A tutt* quell* che oggi festeggiano la liberazione dal nazifascismo, a tutt* quell* che lottano contro i regimi, le dittature, le gabbie, le catene, a tutt* quell* che si sentono schierat* contro il potere che mastica e maciulla vite, a tutt* quell* che stimo immensamente senza se e senza ma, per mettere i propri corpi e le proprie vite in gioco ogni giorno, nelle azioni, nelle scelte, nelle pratiche piccole e grandi di sovversione dell’ordine costituito: a tutt* voi, che non avete scelto la via più facile o più comoda in tanti aspetti delle vostre esistenze, voglio fare un augurio che suona anche come un’esortazione a non lasciare incompiuto il vostro sforzo: perché l’unica liberazione sarà animale, o non sarà affatto.

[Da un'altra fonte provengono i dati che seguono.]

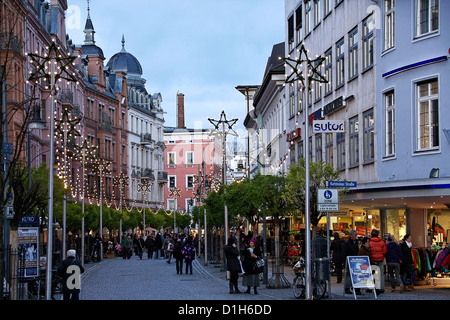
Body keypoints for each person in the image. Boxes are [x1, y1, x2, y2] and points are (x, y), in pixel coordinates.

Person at [369, 229, 387, 294]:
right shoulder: (382, 242)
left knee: (372, 274)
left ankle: (372, 287)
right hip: (380, 259)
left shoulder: (370, 243)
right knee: (381, 274)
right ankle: (381, 288)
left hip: (373, 260)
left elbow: (368, 251)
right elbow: (385, 251)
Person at [342, 230, 360, 295]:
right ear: (351, 235)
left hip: (355, 261)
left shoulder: (356, 242)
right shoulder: (346, 243)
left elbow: (357, 250)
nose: (356, 236)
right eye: (355, 235)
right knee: (348, 275)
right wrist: (345, 261)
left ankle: (356, 288)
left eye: (356, 235)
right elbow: (344, 253)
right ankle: (347, 288)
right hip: (349, 260)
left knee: (355, 274)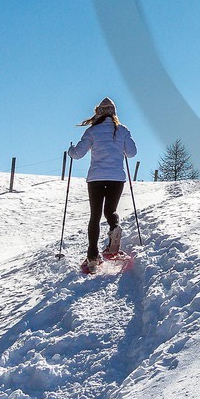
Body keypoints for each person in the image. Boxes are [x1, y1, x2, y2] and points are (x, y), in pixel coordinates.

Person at [69, 97, 137, 272]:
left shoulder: (92, 131)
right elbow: (131, 153)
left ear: (98, 113)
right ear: (114, 113)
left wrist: (71, 151)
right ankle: (114, 230)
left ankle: (92, 257)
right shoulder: (122, 130)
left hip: (96, 178)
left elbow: (77, 154)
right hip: (116, 177)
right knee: (110, 211)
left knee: (95, 216)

Fino a quando ci saranno gabbie ci saranno animali prigionieri, e quegli animali non saranno mai “solo” non umani: le gabbie sono gabbie, e gli umani troppo animali per non finirci dentro. E anche fossero davvero un giorno “solo” animali (non umani) ad esservi rinchiusi, potremmo davvero pensare di aver sconfitto il sopruso, la violenza, la sopraffazione? Davvero sentirci divers* da chi, per indifferenza o autentico odio, rinchiude, tortura e uccide i propri simili? Potremmo mai, in un mondo che continuasse a rinchiudere, torturare e macellare miliardi di non umani, sentire di aver “sconfitto il sistema”? Davvero in tutta coscienza potremmo illuderci, in un mondo ancora pieno di catene, coltelli, sangue e grida, di aver sconfitto quel paradigma del privilegio contro il quale ci scagliamo con tanta risolutezza?
Forse che gli animali non umani non possiedono come noi corpi, affetti, sensazioni, emozioni? Forse che la differenza che tanto osanniamo in quanto “ricchezza” vale solo per quegli animali che siamo? E le altre differenze dunque, per il solo fatto di non essere intelligibili alla nostra limitata esperienza, sono nulla, zero, ininfluenti?
Io credo che la sofferenza animale, quella umana che riconosciamo e quella non umana che derubrichiamo, sia esattamente la medesima, poiché animali siamo e animali resteremo, anche se tanto ci è piaciuto immaginare divinità ultraterrene di cui essere “figli* predilett*”.
Ma noi non nasciamo da divinità distanti, bensì da corpi urlanti e sanguinanti, perché i nostri corpi sanguinano e si lacerano come i loro, e i nostri corpi animali galleggiano sul mare dell’orrore.
Ed è sempre quello il compito più arduo di tutti, con il quale mai possiamo smettere di confrontarci: dire “basta!” al fascista che ci portiamo dentro, che concepisce la libertà come il privilegio del sopruso sull’altr* – l’altro differente e perciò svalutabile, disprezzabile, smontabile – e non come libertà di vivere e lasciar vivere, nelle proprie peculiarità, nelle proprie gioie e nei propri affanni, nella propria personalissima ricerca della felicità.
A tutt* i non umani che oggi saranno sacrificati per festeggiare l’altrui liberazione, va il mio pensiero e la tristezza che sento nel cuore: continuerò a combattere perché arrivi presto anche per voi l’agognata liberazione, perché finché voi non sarete liber*, non lo saremo davvero nemmeno noi.